Extracted records
>>>>>
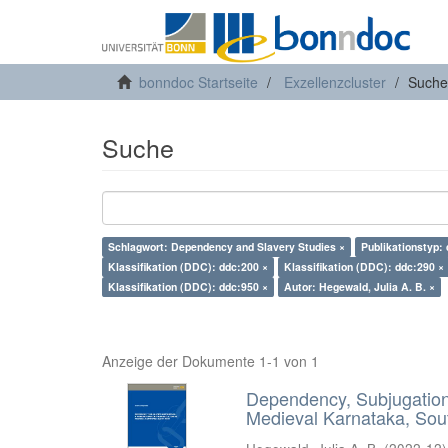
bonndoc Startseite
Exzellenzcluster
Suche
Suche
Schlagwort: Dependency and Slavery Studies ×
Publikationstyp:
Klassifikation (DDC): ddc:200 ×
Klassifikation (DDC): ddc:290 ×
Klassifikation (DDC): ddc:950 ×
Autor: Hegewald, Julia A. B. ×
Anzeige der Dokumente 1-1 von 1
Dependency, Subjugation 
Medieval Karnataka, Sout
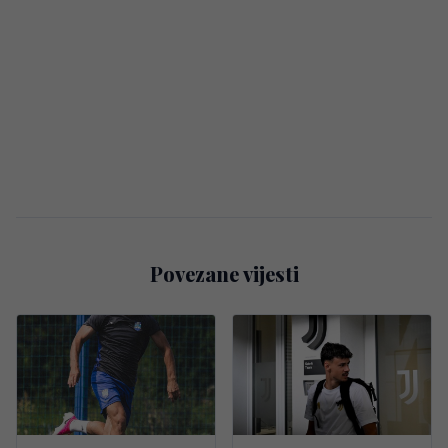
Povezane vijesti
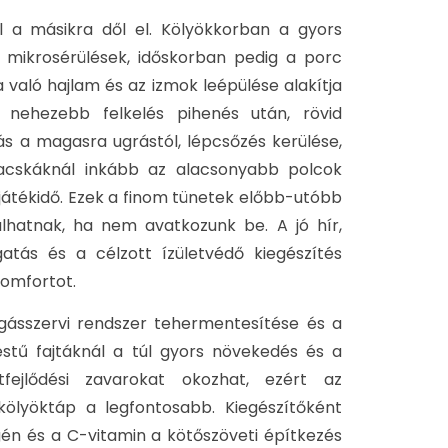
 a másikra dől el. Kölyökkorban a gyors
 mikrosérülések, időskorban pedig a porc
való hajlam és az izmok leépülése alakítja
: nehezebb felkelés pihenés után, rövid
s a magasra ugrástól, lépcsőzés kerülése,
macskáknál inkább az alacsonyabb polcok
 játékidő. Ezek a finom tünetek előbb-utóbb
hatnak, ha nem avatkozunk be. A jó hír,
atás és a célzott ízületvédő kiegészítés
komfortot.
gásszervi rendszer tehermentesítése és a
estű fajtáknál a túl gyors növekedés és a
tfejlődési zavarokat okozhat, ezért az
ölyöktáp a legfontosabb. Kiegészítőként
én és a C-vitamin a kötőszöveti építkezés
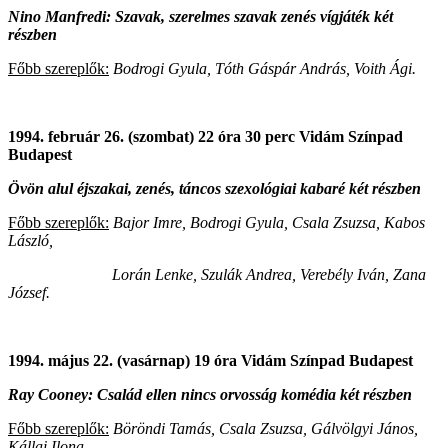
Nino Manfredi: Szavak, szerelmes szavak zenés vígjáték két
részben
Főbb szereplők:
Bodrogi Gyula, Tóth Gáspár András, Voith Ági.
1994. február 26. (szombat) 22 óra 30 perc Vidám Színpad
Budapest
Övön alul éjszakai, zenés, táncos szexológiai kabaré két részben
Főbb szereplők:
Bajor Imre, Bodrogi Gyula, Csala Zsuzsa, Kabos
László,
Lorán Lenke, Szulák Andrea, Verebély Iván, Zana
József.
1994. május 22. (vasárnap) 19 óra Vidám Színpad Budapest
Ray Cooney: Család ellen nincs orvosság komédia két részben
Főbb szereplők:
Böröndi Tamás, Csala Zsuzsa, Gálvölgyi János,
Kállai Ilona,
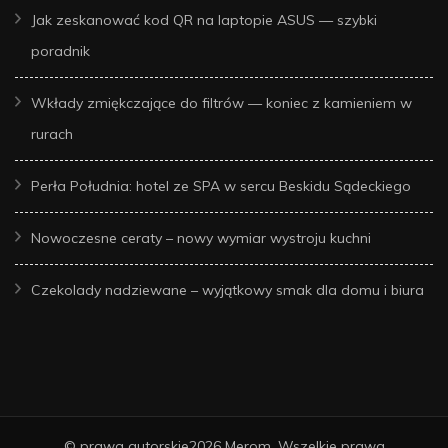
Jak zeskanować kod QR na laptopie ASUS — szybki
poradnik
Wkłady zmiękczające do filtrów — koniec z kamieniem w
rurach
Perła Południa: hotel ze SPA w sercu Beskidu Sądeckiego
Nowoczesne ceraty – nowy wymiar wystroju kuchni
Czekolady nadziewane – wyjątkowy smak dla domu i biura
© prawa autorskie2026
Merom
. Wszelkie prawa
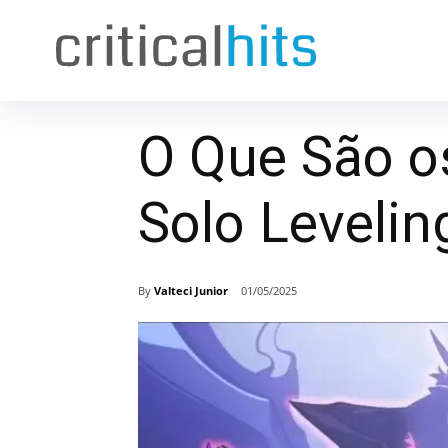
O Que São o
Solo Leveli
By
Valteci Junior
01/05/2025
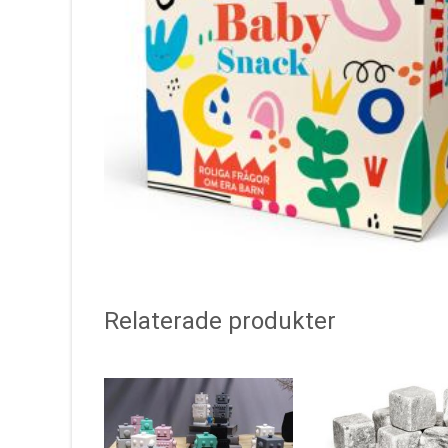
Relaterade produkter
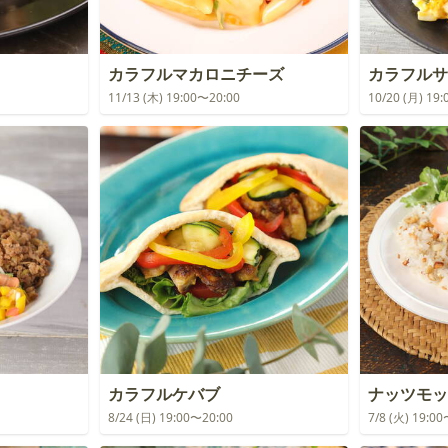
カラフルマカロニチーズ
カラフルサ
11/13 (木) 19:00〜20:00
10/20 (月) 19
カラフルケバブ
ナッツモッ
8/24 (日) 19:00〜20:00
7/8 (火) 19:0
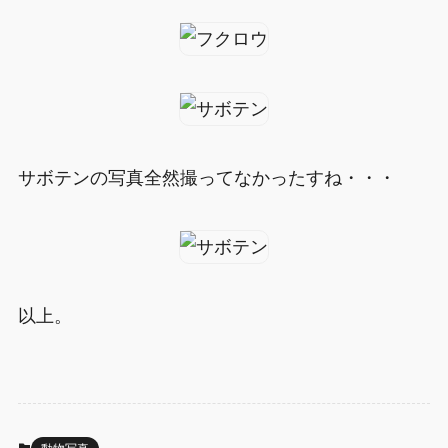
サボテンの写真全然撮ってなかったすね・・・
以上。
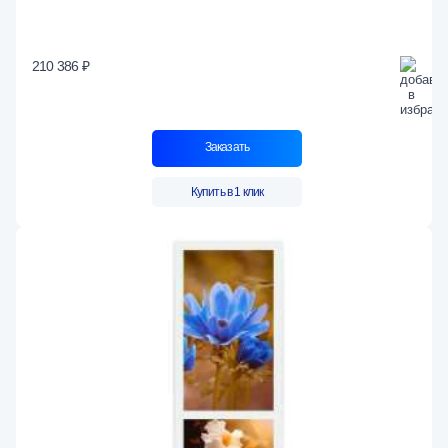
210 386 ₽
Заказать
Купить в 1 клик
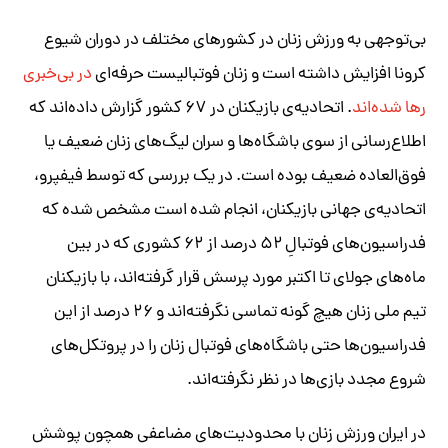
بی‌توجهی به ورزش‌ زنان در کشورهای مختلف در دوران شیوع
کرونا افزایش داشته است و زنان فوتبالیست حرفه‌ای
در بی‌خبری
رها شده‌اند
. اتحادیه‌ی بازیکنان در ۶۷ کشور گزارش داده‌اند که
اطلاع‌رسانی از سوی باشگاه‌ها و سران لیگ‌های زنان ضعیف یا
فوق‌العاده ضعیف بوده است. در یک بررسی که توسط فیفپرو،
اتحادیه‌ی جهانی بازیکنان، انجام شده است مشخص شده که
فدراسیون‌های فوتبالِ ۵۲ درصد از ۶۲ کشوری که در بین
ماه‌های جولای تا اکتبر مورد پرسش قرار گرفته‌اند، با بازیکنان
تیم ملی زنان هیچ گونه تماسی نگرفته‌اند و ۲۶ درصد از این
فدراسیون‌ها حتی باشگاه‌های فوتبال زنان را در پروتکل‌های
شروع مجدد بازی‌ها در نظر نگرفته‌اند.
در ایران ورزش زنان با محدودیت‌های مضاعفی همچون پوشش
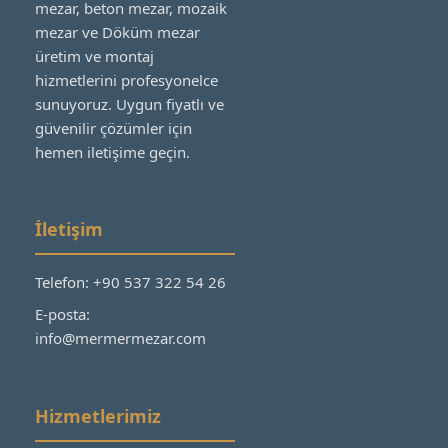
mezar, beton mezar, mozaik
mezar ve Döküm mezar
üretim ve montaj
hizmetlerini profesyonelce
sunuyoruz. Uygun fiyatlı ve
güvenilir çözümler için
hemen iletişime geçin.
İletişim
Telefon: +90 537 322 54 26
E-posta:
info@mermermezar.com
Hizmetlerimiz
<<<<<
● Instructions to follow
Copy out every line of text in the records above, character for character and in order. Leave out the pictures.

● Response to this exercise
bonndoc Startseite
Exzellenzcluster
Suche
Suche
Schlagwort: Dependency and Slavery Studies ×
Publikationstyp:
Klassifikation (DDC): ddc:200 ×
Klassifikation (DDC): ddc:290 ×
Klassifikation (DDC): ddc:950 ×
Autor: Hegewald, Julia A. B. ×
Anzeige der Dokumente 1-1 von 1
Dependency, Subjugation 
Medieval Karnataka, Sout
Povezane vijesti
 a másikra dől el. Kölyökkorban a gyors
 mikrosérülések, időskorban pedig a porc
való hajlam és az izmok leépülése alakítja
: nehezebb felkelés pihenés után, rövid
s a magasra ugrástól, lépcsőzés kerülése,
macskáknál inkább az alacsonyabb polcok
 játékidő. Ezek a finom tünetek előbb-utóbb
hatnak, ha nem avatkozunk be. A jó hír,
atás és a célzott ízületvédő kiegészítés
komfortot.
gásszervi rendszer tehermentesítése és a
estű fajtáknál a túl gyors növekedés és a
tfejlődési zavarokat okozhat, ezért az
ölyöktáp a legfontosabb. Kiegészítőként
én és a C-vitamin a kötőszöveti építkezés
Nino Manfredi: Szavak, szerelmes szavak zenés vígjáték két
részben
Főbb szereplők:
Bodrogi Gyula, Tóth Gáspár András, Voith Ági.
1994. február 26. (szombat) 22 óra 30 perc Vidám Színpad
Budapest
Övön alul éjszakai, zenés, táncos szexológiai kabaré két részben
Főbb szereplők:
Bajor Imre, Bodrogi Gyula, Csala Zsuzsa, Kabos
László,
Lorán Lenke, Szulák Andrea, Verebély Iván, Zana
József.
1994. május 22. (vasárnap) 19 óra Vidám Színpad Budapest
Ray Cooney: Család ellen nincs orvosság komédia két részben
Főbb szereplők:
Böröndi Tamás, Csala Zsuzsa, Gálvölgyi János,
Kállai Ilona,
Jak zeskanować kod QR na laptopie ASUS — szybki
poradnik
Wkłady zmiękczające do filtrów — koniec z kamieniem w
rurach
Perła Południa: hotel ze SPA w sercu Beskidu Sądeckiego
Nowoczesne ceraty – nowy wymiar wystroju kuchni
Czekolady nadziewane – wyjątkowy smak dla domu i biura
© prawa autorskie2026
Merom
. Wszelkie prawa
O Que São o
Solo Leveli
By
Valteci Junior
01/05/2025
Relaterade produkter
カラフルマカロニチーズ
カラフルサ
11/13 (木) 19:00〜20:00
10/20 (月) 19
カラフルケバブ
ナッツモッ
8/24 (日) 19:00〜20:00
7/8 (火) 19:0
サボテンの写真全然撮ってなかったすね・・・
以上。
210 386 ₽
Заказать
Купить в 1 клик
بی‌توجهی به ورزش‌ زنان در کشورهای مختلف در دوران شیوع
کرونا افزایش داشته است و زنان فوتبالیست حرفه‌ای
در بی‌خبری
رها شده‌اند
. اتحادیه‌ی بازیکنان در ۶۷ کشور گزارش داده‌اند که
اطلاع‌رسانی از سوی باشگاه‌ها و سران لیگ‌های زنان ضعیف یا
فوق‌العاده ضعیف بوده است. در یک بررسی که توسط فیفپرو،
اتحادیه‌ی جهانی بازیکنان، انجام شده است مشخص شده که
فدراسیون‌های فوتبالِ ۵۲ درصد از ۶۲ کشوری که در بین
ماه‌های جولای تا اکتبر مورد پرسش قرار گرفته‌اند، با بازیکنان
تیم ملی زنان هیچ گونه تماسی نگرفته‌اند و ۲۶ درصد از این
فدراسیون‌ها حتی باشگاه‌های فوتبال زنان را در پروتکل‌های
شروع مجدد بازی‌ها در نظر نگرفته‌اند.
در ایران ورزش زنان با محدودیت‌های مضاعفی همچون پوشش
mezar, beton mezar, mozaik
mezar ve Döküm mezar
üretim ve montaj
hizmetlerini profesyonelce
sunuyoruz. Uygun fiyatlı ve
güvenilir çözümler için
hemen iletişime geçin.
İletişim
Telefon: +90 537 322 54 26
E-posta:
info@mermermezar.com
Hizmetlerimiz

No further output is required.